Skip to content

Gossip Protocol

The core idea

Instead of every server pinging every other server, each server gossips to just 2-3 random servers per round. Every server maintains a counter table for all nodes in the cluster. If a node's counter stops incrementing, it's assumed dead. Information spreads epidemically — like a rumour — reaching the entire cluster in O(log n) rounds.


The problem with heartbeats at scale#

With heartbeats, every server pings every other server directly. At 1000 nodes that's 1 million messages per second — just to check who's alive. Pure overhead, zero actual work.

Gossip solves this by making failure detection distributed and lazy. No server is responsible for monitoring everyone. Instead, information spreads naturally through random conversations between servers — exactly like a rumour spreading through an office.


How gossip works#

Every server maintains a counter table — one row per server in the cluster. It looks exactly like a vector clock, except instead of tracking causality, it tracks "how many gossip rounds have I heard from this server?"

Server A's counter table:
A → 42
B → 37
C → 31
D → 29
E → 40
F → 35
G → 33
H → 28   ← H's counter

Every second, each server increments its own counter and gossips its entire table to 2-3 randomly chosen servers.

Round 1:
A gossips to B and D
B gossips to C and F
C gossips to A and G
...

When Server B receives A's table, it merges — taking the max of each position, same as G-Counter merge. This way the highest known counter for every node propagates through the cluster quickly.
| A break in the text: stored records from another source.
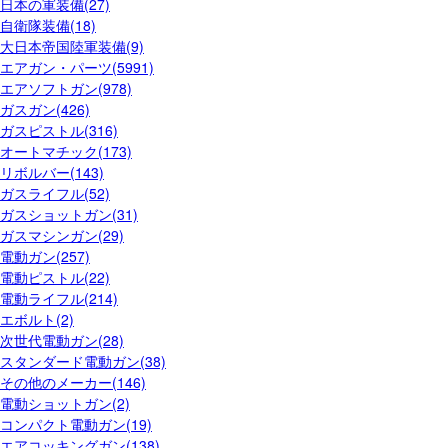
日本の軍装備(27)
自衛隊装備(18)
大日本帝国陸軍装備(9)
エアガン・パーツ(5991)
エアソフトガン(978)
ガスガン(426)
ガスピストル(316)
オートマチック(173)
リボルバー(143)
ガスライフル(52)
ガスショットガン(31)
ガスマシンガン(29)
電動ガン(257)
電動ピストル(22)
電動ライフル(214)
エボルト(2)
次世代電動ガン(28)
スタンダード電動ガン(38)
その他のメーカー(146)
電動ショットガン(2)
コンパクト電動ガン(19)
エアコッキングガン(138)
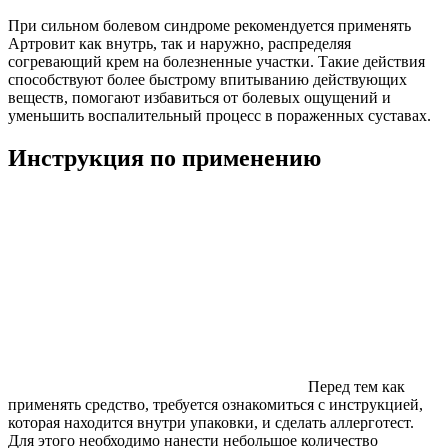
При сильном болевом синдроме рекомендуется применять
Артровит как внутрь, так и наружно, распределяя
согревающий крем на болезненные участки. Такие действия
способствуют более быстрому впитыванию действующих
веществ, помогают избавиться от болевых ощущений и
уменьшить воспалительный процесс в пораженных суставах.
Инструкция по применению
Перед тем как
применять средство, требуется ознакомиться с инструкцией,
которая находится внутри упаковки, и сделать аллерготест.
Для этого необходимо нанести небольшое количество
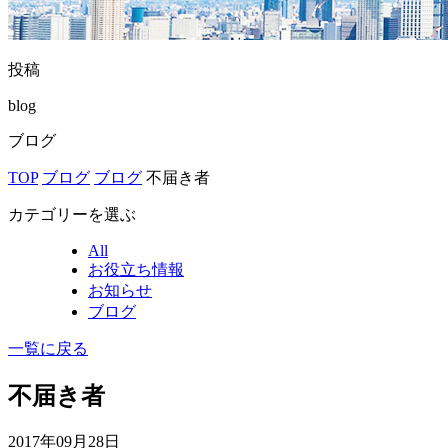
投稿
blog
ブログ
TOP
ブログ
ブログ
不届き者
カテゴリーを選ぶ
All
お役立ち情報
お知らせ
ブログ
一覧に戻る
不届き者
2017年09月28日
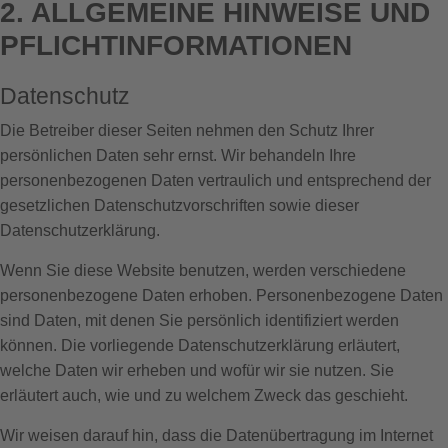
2. ALLGEMEINE HINWEISE UND
PFLICHTINFORMATIONEN
Datenschutz
Die Betreiber dieser Seiten nehmen den Schutz Ihrer
persönlichen Daten sehr ernst. Wir behandeln Ihre
personenbezogenen Daten vertraulich und entsprechend der
gesetzlichen Datenschutzvorschriften sowie dieser
Datenschutzerklärung.
Wenn Sie diese Website benutzen, werden verschiedene
personenbezogene Daten erhoben. Personenbezogene Daten
sind Daten, mit denen Sie persönlich identifiziert werden
können. Die vorliegende Datenschutzerklärung erläutert,
welche Daten wir erheben und wofür wir sie nutzen. Sie
erläutert auch, wie und zu welchem Zweck das geschieht.
Wir weisen darauf hin, dass die Datenübertragung im Internet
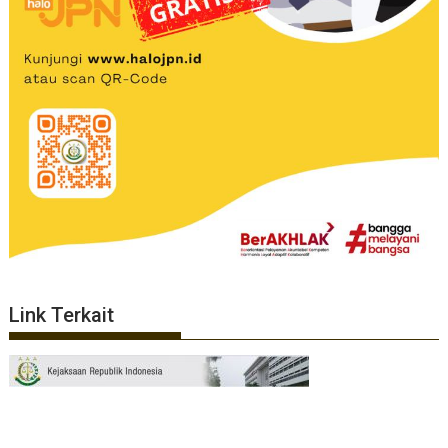
Link Terkait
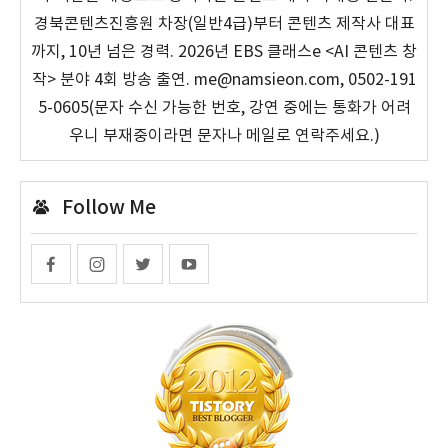
경북콘텐츠진흥원 차장(일반4급)부터 콘텐츠 제작사 대표
까지, 10년 넘은 경력. 2026년 EBS 클래스e <AI 콘텐츠 창
작> 분야 4회 방송 출연. me@namsieon.com, 0502-191
5-0605(문자 수신 가능한 번호, 강연 중에는 통화가 어려
우니 부재중이라면 문자나 메일로 연락주세요.)
Follow Me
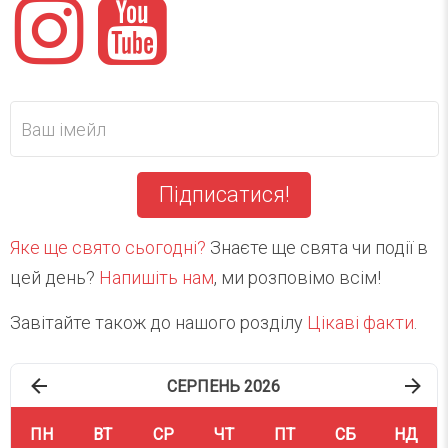
Підписатися!
Яке ще свято сьогодні?
Знаєте ще свята чи події в
цей день?
Напишіть нам
, ми розповімо всім!
Завітайте також до нашого розділу
Цікаві факти
.
СЕРПЕНЬ 2026
ПН
ВТ
СР
ЧТ
ПТ
СБ
НД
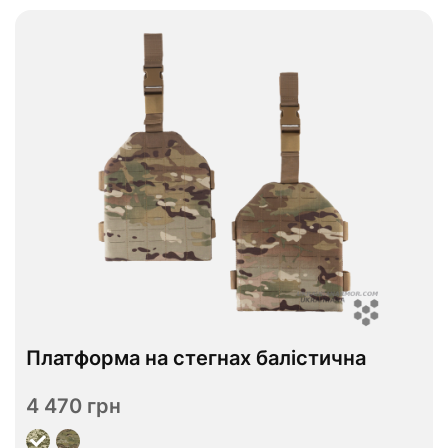
В наявності
Платформа на стегнах балістична
ДСТУ 1
ДСТУ 2
Рівень захисту
4 470 грн
Переглянути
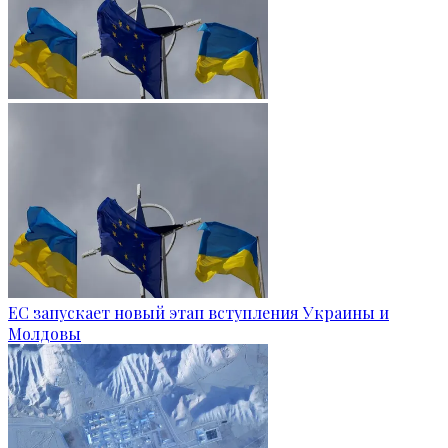
ЕС запускает новый этап вступления Украины и
Молдовы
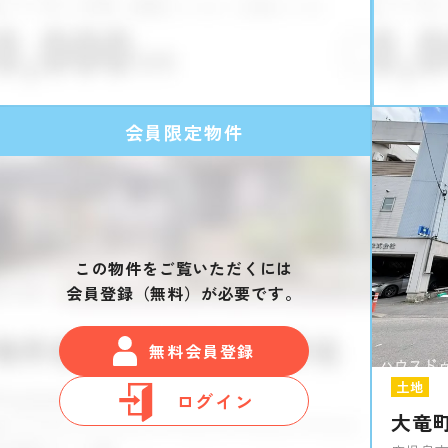
会員限定物件
この物件をご覧いただくには
会員登録（無料）が必要です。
無料会員登録
土地
ログイン
大竜町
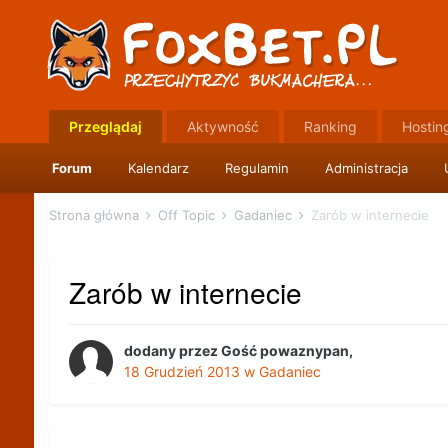
Przeglądaj
Aktywność
Ranking
Hostin
Forum
Kalendarz
Regulamin
Administracja
Strona główna
Off Topic
Gadaniec
Zarób w internecie
Zarób w internecie
dodany przez
Gość powaznypan
,
18 Grudzień 2013
w
Gadaniec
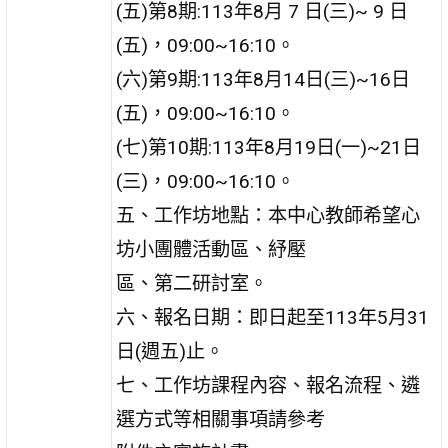
(五)第8期:113年8月 7 日(三)~ 9 日
(五)，09:00~16:10。
(六)第9期:113年8月14日(三)~16日
(五)，09:00~16:10。
(七)第10期:113年8月19日(一)~21日
(三)，09:00~16:10。
五、工作坊地點：本中心教師希望心
坊小團體活動區、紓壓
區、第二研討室。
六、報名日期：即日起至113年5月31
日(週五)止。
七、工作坊課程內容、報名流程、遴
選方式等相關事項請參考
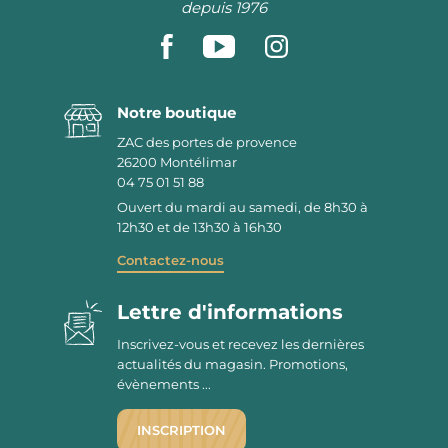
depuis 1976
Notre boutique
ZAC des portes de provence
26200
Montélimar
04 75 01 51 88
Ouvert du mardi au samedi, de 8h30 à
12h30 et de 13h30 à 16h30
Contactez-nous
Lettre d'informations
Inscrivez-vous et recevez les dernières
actualités du magasin. Promotions,
évènements ...
INSCRIPTION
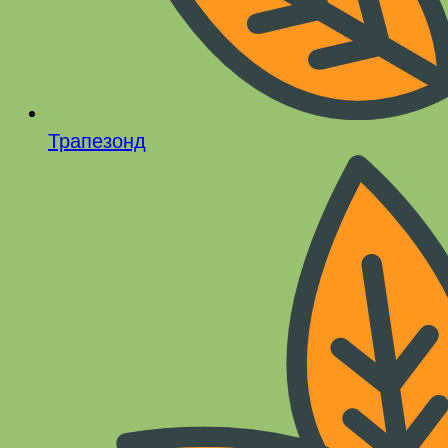
Трапезонд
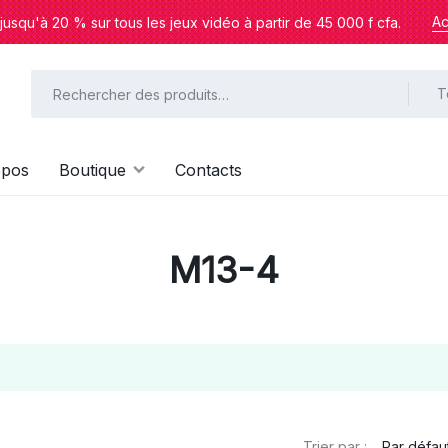
Ac
usqu'à 20 % sur tous les jeux vidéo à partir de 45 000 f cfa.
T
opos
Boutique
Contacts
M13-4
Trier par :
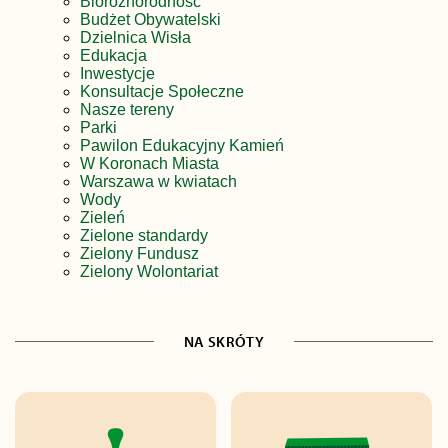
Bioróżnorodność
Budżet Obywatelski
Dzielnica Wisła
Edukacja
Inwestycje
Konsultacje Społeczne
Nasze tereny
Parki
Pawilon Edukacyjny Kamień
W Koronach Miasta
Warszawa w kwiatach
Wody
Zieleń
Zielone standardy
Zielony Fundusz
Zielony Wolontariat
NA SKRÓTY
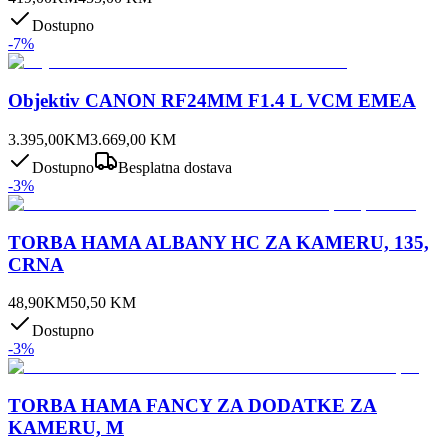
Dostupno
-
7
%
Objektiv CANON RF24MM F1.4 L VCM EMEA
3.395,00
KM
3.669,00
KM
Dostupno
Besplatna dostava
-
3
%
TORBA HAMA ALBANY HC ZA KAMERU, 135,
CRNA
48,90
KM
50,50
KM
Dostupno
-
3
%
TORBA HAMA FANCY ZA DODATKE ZA
KAMERU, M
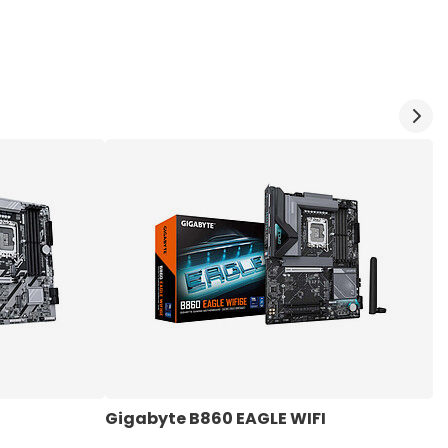
Gigabyte B860 EAGLE WIFI
G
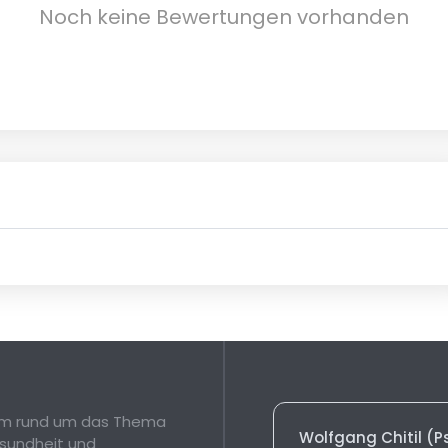
Noch keine Bewertungen vorhanden
orm rund um das Thema
Wolfgang Chitil (
sundheit und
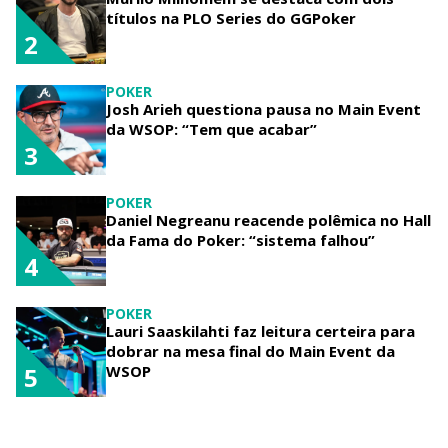
títulos na PLO Series do GGPoker
2
POKER
Josh Arieh questiona pausa no Main Event
da WSOP: “Tem que acabar”
3
POKER
Daniel Negreanu reacende polêmica no Hall
da Fama do Poker: “sistema falhou”
4
POKER
Lauri Saaskilahti faz leitura certeira para
dobrar na mesa final do Main Event da
WSOP
5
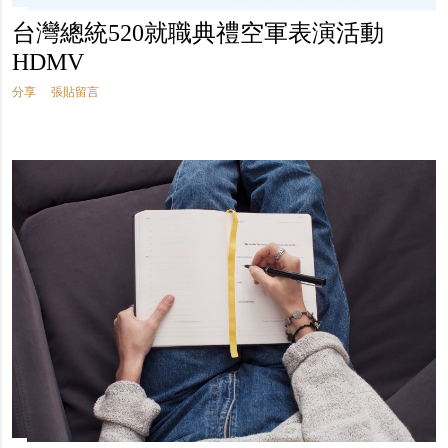
台灣總統520就職典禮空軍表演活動
HDMV
分享
張貼留言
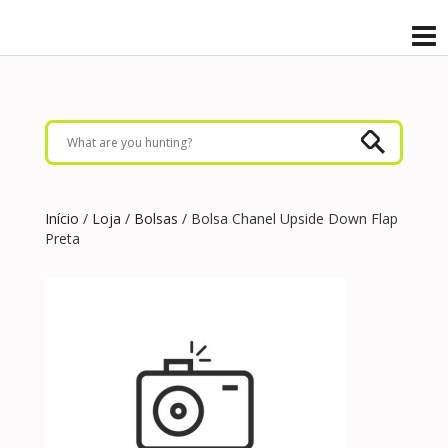
Início
/
Loja
/
Bolsas
/ Bolsa Chanel Upside Down Flap
Preta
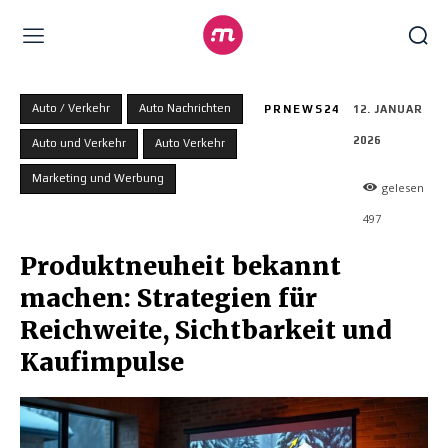
Auto / Verkehr
Auto Nachrichten
PRNEWS24
12. JANUAR
2026
Auto und Verkehr
Auto Verkehr
Marketing und Werbung
gelesen
497
Produktneuheit bekannt
machen: Strategien für
Reichweite, Sichtbarkeit und
Kaufimpulse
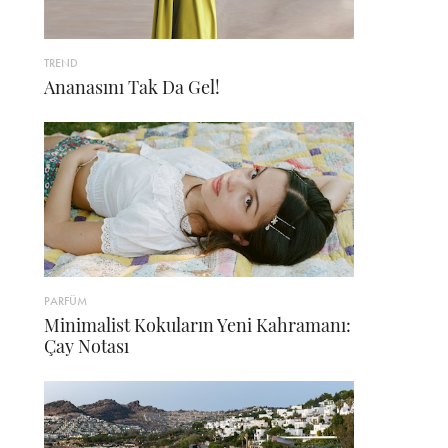
TREND
Ananasını Tak Da Gel!
PARFÜM
Minimalist Kokuların Yeni Kahramanı:
Çay Notası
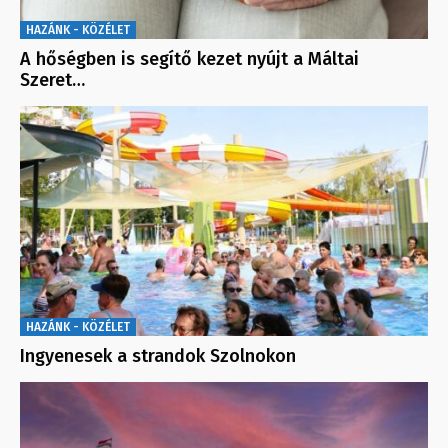
HAZÁNK - KÖZÉLET
A hőségben is segítő kezet nyújt a Máltai
Szeret…
HAZÁNK - KÖZÉLET
Ingyenesek a strandok Szolnokon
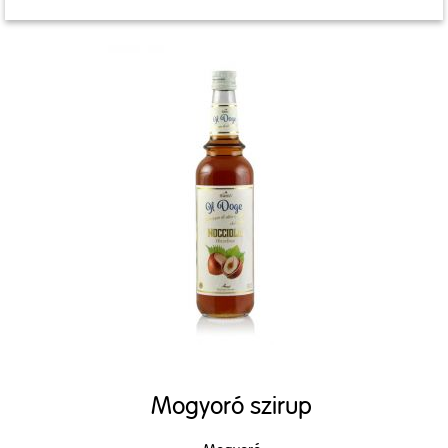
Mogyoró szirup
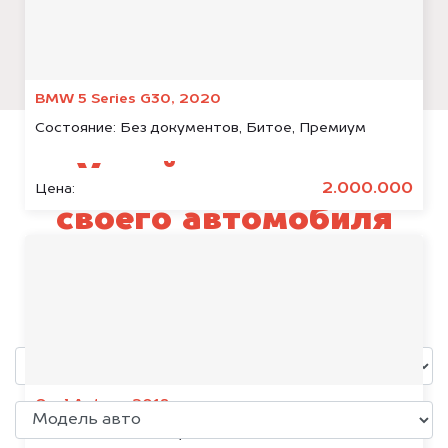
BMW 5 Series G30, 2020
Состояние:
Без документов, Битое, Премиум
Узнай стоимость
2.000.000
Цена:
своего автомобиля
LiXiang L8
уже через пять минут!
Opel Antara, 2018
Состояние:
Без документов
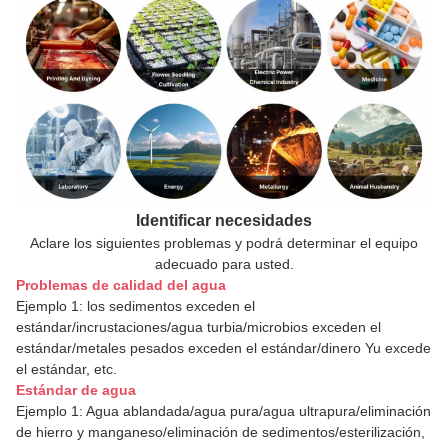
Identificar necesidades
Aclare los siguientes problemas y podrá determinar el equipo
adecuado para usted.
Problemas de calidad del agua
Ejemplo 1: los sedimentos exceden el
estándar/incrustaciones/agua turbia/microbios exceden el
estándar/metales pesados exceden el estándar/dinero Yu excede
el estándar, etc.
Estándar de agua
Ejemplo 1: Agua ablandada/agua pura/agua ultrapura/eliminación
de hierro y manganeso/eliminación de sedimentos/esterilización,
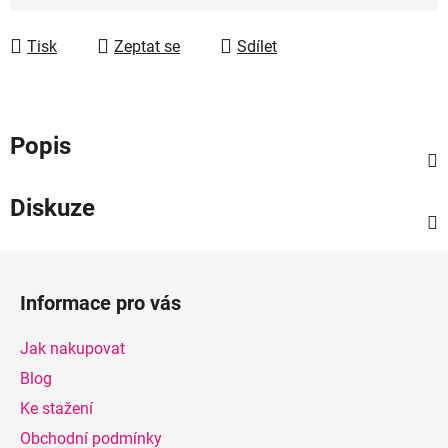
Měrná cena:
Tisk
Zeptat se
Sdílet
Popis
Diskuze
Z
á
Informace pro vás
p
a
Jak nakupovat
t
Blog
í
Ke stažení
Obchodní podmínky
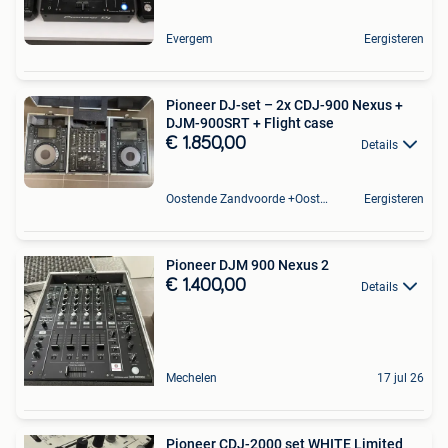
Evergem
Eergisteren
Pioneer DJ-set – 2x CDJ-900 Nexus +
DJM-900SRT + Flight case
€ 1.850,00
Details
Oostende Zandvoorde +Oostende
Eergisteren
Pioneer DJM 900 Nexus 2
€ 1.400,00
Details
Mechelen
17 jul 26
Pioneer CDJ-2000 set WHITE Limited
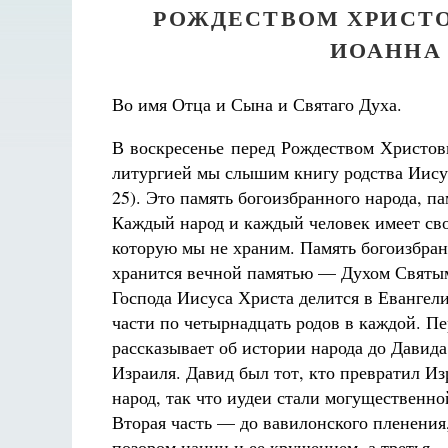
РОЖДЕСТВОМ ХРИСТОВ
ИОАННА
Во имя Отца и Сына и Святаго Духа.
В воскресенье перед Рождеством Христо
литургией мы слышим книгу родства Иисус
25). Это память богоизбранного народа, па
Каждый народ и каждый человек имеет св
Разлуки не будет
которую мы не храним. Память богоизбран
Фредерика де Грааф
хранится вечной памятью — Духом Святым
Господа Иисуса Христа делится в Евангел
части по четырнадцать родов в каждой. Пе
рассказывает об истории народа до Давида
Израиля. Давид был тот, кто превратил Из
народ, так что иудеи стали могущественно
Вторая часть — до вавилонского пленения
позором нации и ее крушением, а третья 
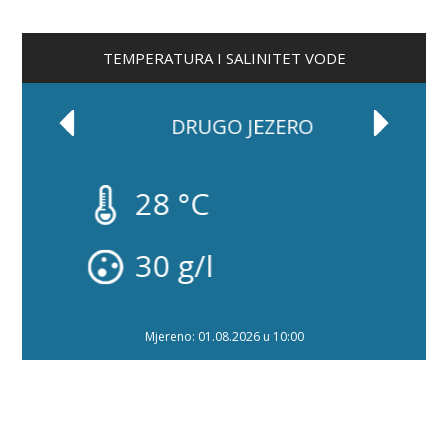
TEMPERATURA I SALINITET VODE
DRUGO JEZERO
28 °C
30 g/l
Mjereno: 01.08.2026 u 10:00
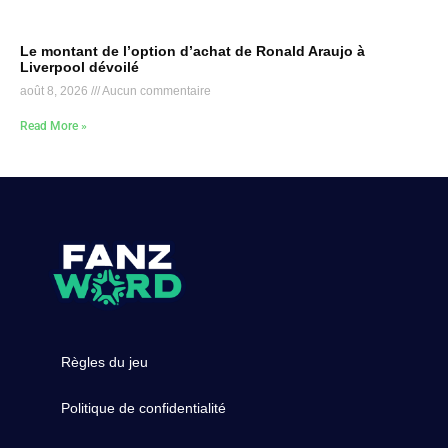
Le montant de l’option d’achat de Ronald Araujo à
Liverpool dévoilé
août 8, 2026
Aucun commentaire
Read More »
Règles du jeu
Politique de confidentialité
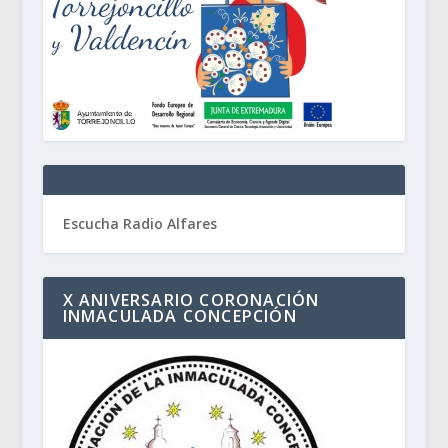
Escucha Radio Alfares
X ANIVERSARIO CORONACIÓN
INMACULADA CONCEPCIÓN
How failure detection works — dead node#

When H crashes, H stops incrementing its own counter. H's counter freezes at whatever value it was last seen at.

Everyone's table starts showing:
H → 28  (round 1)
H → 28  (round 2)
H → 28  (round 3)
...still 28 after 10 seconds

Each server independently tracks when it last saw H's counter move. After a configured timeout — say 10 seconds — if H's counter has not incremented at all, the server marks H as SUSPECTED DEAD in its own table.

Server A's updated table:
H → 28 [SUSPECTED DEAD]

Now when A gossips to B and C, it includes this status. B and C update their tables. They gossip to more servers. Within a few rounds — everyone in the cluster knows H is dead.


How fast does the information spread?#

Say you have 8 servers. Each server gossips to 2 others per round.

Round 1: A tells B, C     → 3 servers know H is dead
Round 2: B tells D, E     → 5 servers know
         C tells F, G     → 7 servers know
Round 3: everyone knows

3 rounds for 8 servers. For 1000 servers it takes about 10 rounds. This is O(log n) — logarithmic growth. Adding more servers barely increases the time to spread information.

Compare this to heartbeats

Heartbeats: O(n²) messages to detect failure Gossip: O(log n) rounds to propagate failure detection At 1000 nodes — heartbeats generate 1,000,000 messages/sec. Gossip generates roughly 3,000 messages/sec. A 300x reduction in traffic.


How new node detection works#

When a new server E comes online, it does not know about anyone else and no one knows about it yet. E contacts one or two seed nodes — a small list of well-known servers baked into E's config at startup.

New server E starts up
E → introduces itself → Seed node A
A adds E to its counter table with E's initial counter
A includes E in its next gossip round

Within a few gossip rounds, every server in the cluster has E in their counter table and starts tracking E's heartbeat counter. E also receives back the full cluster state from the seed nodes — so E quickly learns about all other servers too.

Seed nodes

Cassandra, Redis Cluster, and most gossip-based systems ship with a seeds config. A new node only needs to reach one seed to bootstrap into the full cluster. Seed nodes are not special in any other way — they are just well-known entry points.


The full picture#

Normal operation:
Every server increments own counter → gossips table to 2-3 random servers → tables merge → everyone stays in sync

Node crashes:
Counter freezes → timeout expires → marked SUSPECTED DEAD → status gossips out → all servers know within O(log n) rounds

Node joins:
Contacts seed node → gets added to tables → status gossips out → all servers know within O(log n) rounds

Interview framing

"Instead of every server pinging every other server — which is O(n²) traffic — gossip has each server share its state with just 2-3 random servers per round. Every server tracks a counter for every other node. If a counter stops moving past the timeout, the node is marked dead. That status propagates through gossip rounds like a rumour — reaching the entire cluster in O(log n) rounds. Cassandra and DynamoDB use this for their membership and failure detection layers."